Une comédie à l'italienne
Tout au long du film, nos gorges lâchent des rires francs ou s'étranglent d'émotion. Tornatore signe une comédie à l'italienne, bercée par la nostalgie, portée par la tendresse et le romantisme ; une comédie dans laquelle l'humour est imprégné de larmes. Les séquences au sein du Cinema Paradiso sont truculentes, parfois excessives ou touchantes. Le cinéaste confond la magie du 7e art avec la dure réalité de la vie dans les terres arides de Sicile. La communauté villageoise réunit des trognes, des caractères. Entre Fellini et Daumier. Une réjouissante commedia dell'arte !
Romantisme baroque
Dans ce village de Sicile où tout semble immuable - les édifices, les traditions, les rapports sociaux -, la caméra de Tornatore apporte le mouvement et traduit les émotions qui animent les personnages.
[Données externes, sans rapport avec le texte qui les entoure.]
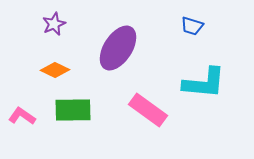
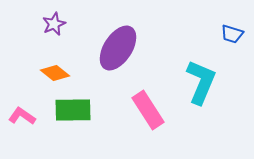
blue trapezoid: moved 40 px right, 8 px down
orange diamond: moved 3 px down; rotated 12 degrees clockwise
cyan L-shape: moved 3 px left, 1 px up; rotated 72 degrees counterclockwise
pink rectangle: rotated 21 degrees clockwise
Un mouvement visuel en symbiose avec la musique d'Ennio Morricone, dont les bouleversants violons évoquent aussi bien le romantisme que la nostalgie de temps âpres mais vécus avec légèreté par le petit Toto. Cinema Paradiso est en ce sens un film baroque, à l'image des façades des églises à la fois massives, surchargées et éthérées du Sud-Est de la Sicile.
Le film édité par TF1 Studio et Universal Pictures est proposé dans un beau master. Les bonus foisonnent. Que c'est bon d'entendre Noiret, déjà un peu affaibli, évoquer le tournage et son immersion dans un univers inspirant. Enfin, précisons que le film mérite deux visionnages : le premier en version originale, surtout pour les italophiles qui seront ravis d'entendre la voix de Toto ainsi que l'accent et les expressions siciliennes ou napolitaines qui ponctuent les dialogues, et le second en VF pour retrouver les intonations uniques de Noiret et Perrin (bien doublés dans la version italienne).